▶ **PROBLEM STATEMENT**:
Find the string "cars" in the entries and copy each line that has it.

▶ **EXERCISE MATERIAL**:
= = = = = = =

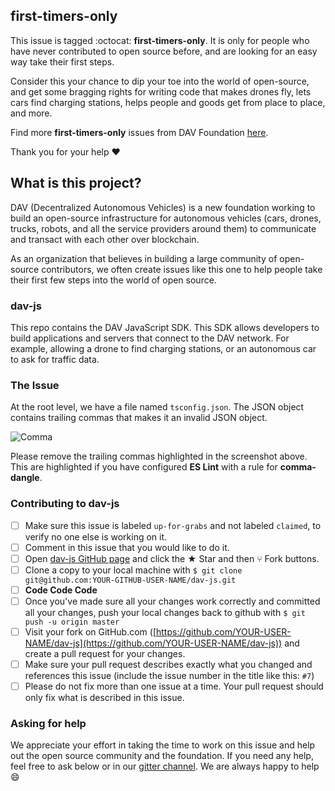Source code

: ## first-timers-only

This issue is tagged :octocat: **first-timers-only**. It is only for people who have never contributed to open source before, and are looking for an easy way take their first steps.

Consider this your chance to dip your toe into the world of open-source, and get some bragging rights for writing code that makes drones fly, lets cars find charging stations, helps people and goods get from place to place, and more.

Find more **first-timers-only** issues from DAV Foundation [here](https://github.com/search?q=first-timers-only+org%3ADAVFoundation+label%3A%22up-for-grabs%22&state=open&type=Issues).

Thank you for your help :heart:

## What is this project? 

DAV (Decentralized Autonomous Vehicles) is a new foundation working to build an open-source infrastructure for autonomous vehicles (cars, drones, trucks, robots, and all the service providers around them) to communicate and transact with each other over blockchain.

As an organization that believes in building a large community of open-source contributors, we often create issues like this one to help people take their first few steps into the world of open source.

### dav-js

This repo contains the DAV JavaScript SDK. This SDK allows developers to build applications and servers that connect to the DAV network. For example, allowing a drone to find charging stations, or an autonomous car to ask for traffic data.

### The Issue

At the root level, we have a file named `tsconfig.json`. The JSON object contains trailing commas that makes it an invalid JSON object.

![Comma][comma]

Please remove the trailing commas highlighted in the screenshot above. This are highlighted if you have configured **ES Lint** with a rule for __comma-dangle__.

### Contributing to dav-js

- [ ] Make sure this issue is labeled `up-for-grabs` and not labeled `claimed`, to verify no one else is working on it.
- [ ] Comment in this issue that you would like to do it.
- [ ] Open [dav-js GitHub page](https://github.com/DAVFoundation/dav-js) and click the ★ Star and then ⑂ Fork buttons.
- [ ] Clone a copy to your local machine with `$ git clone git@github.com:YOUR-GITHUB-USER-NAME/dav-js.git`
- [ ] **Code Code Code**
- [ ] Once you've made sure all your changes work correctly and committed all your changes, push your local changes back to github with `$ git push -u origin master`
- [ ] Visit your fork on GitHub.com ([https://github.com/YOUR-USER-NAME/dav-js](https://github.com/YOUR-USER-NAME/dav-js)) and create a pull request for your changes.
- [ ] Make sure your pull request describes exactly what you changed and references this issue (include the issue number in the title like this: `#7`)
- [ ] Please do not fix more than one issue at a time. Your pull request should only fix what is described in this issue.

### Asking for help

We appreciate your effort in taking the time to work on this issue and help out the open source community and the foundation. If you need any help, feel free to ask below or in our [gitter channel](https://gitter.im/DAVFoundation/DAV-Contributors). We are always happy to help 😄


[comma]: https://raw.githubusercontent.com/mariolo1985/opensource-issue-list/newissue/tsconfigComma/issues/davjs/tsconfig/trailingcomma.png "Trailing Commas"
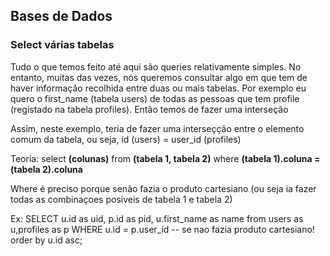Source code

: ## Bases de Dados

### Select várias tabelas

Tudo o que temos feito até aqui são queries relativamente simples. No entanto, muitas
das vezes, nós queremos consultar algo em que tem de haver informação recolhida
entre duas ou mais tabelas. Por exemplo eu quero o first_name (tabela users) de todas
as pessoas que tem profile (registado na tabela profiles). Então temos de fazer uma interseção

Assim, neste exemplo, teria de fazer uma interseçção entre o elemento comum da tabela,
ou seja, id (users) = user_id (profiles)

Teoria:
select **(colunas)** from **(tabela 1, tabela 2)**
where **(tabela 1).coluna = (tabela 2).coluna**

Where é preciso porque senão fazia o produto cartesiano (ou seja ia fazer todas as combinaçoes posiveis de tabela 1 e tabela 2)

Ex:
SELECT u.id as uid, p.id as pid, u.first_name as name
from users as u,profiles as p
WHERE u.id = p.user_id -- se nao fazia produto cartesiano!
order by u.id asc;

= = = = = = =

▶ **EXERCISE SOLUTION**:
Consider this your chance to dip your toe into the world of open-source, and get some bragging rights for writing code that makes drones fly, lets cars find charging stations, helps people and goods get from place to place, and more.
DAV (Decentralized Autonomous Vehicles) is a new foundation working to build an open-source infrastructure for autonomous vehicles (cars, drones, trucks, robots, and all the service providers around them) to communicate and transact with each other over blockchain.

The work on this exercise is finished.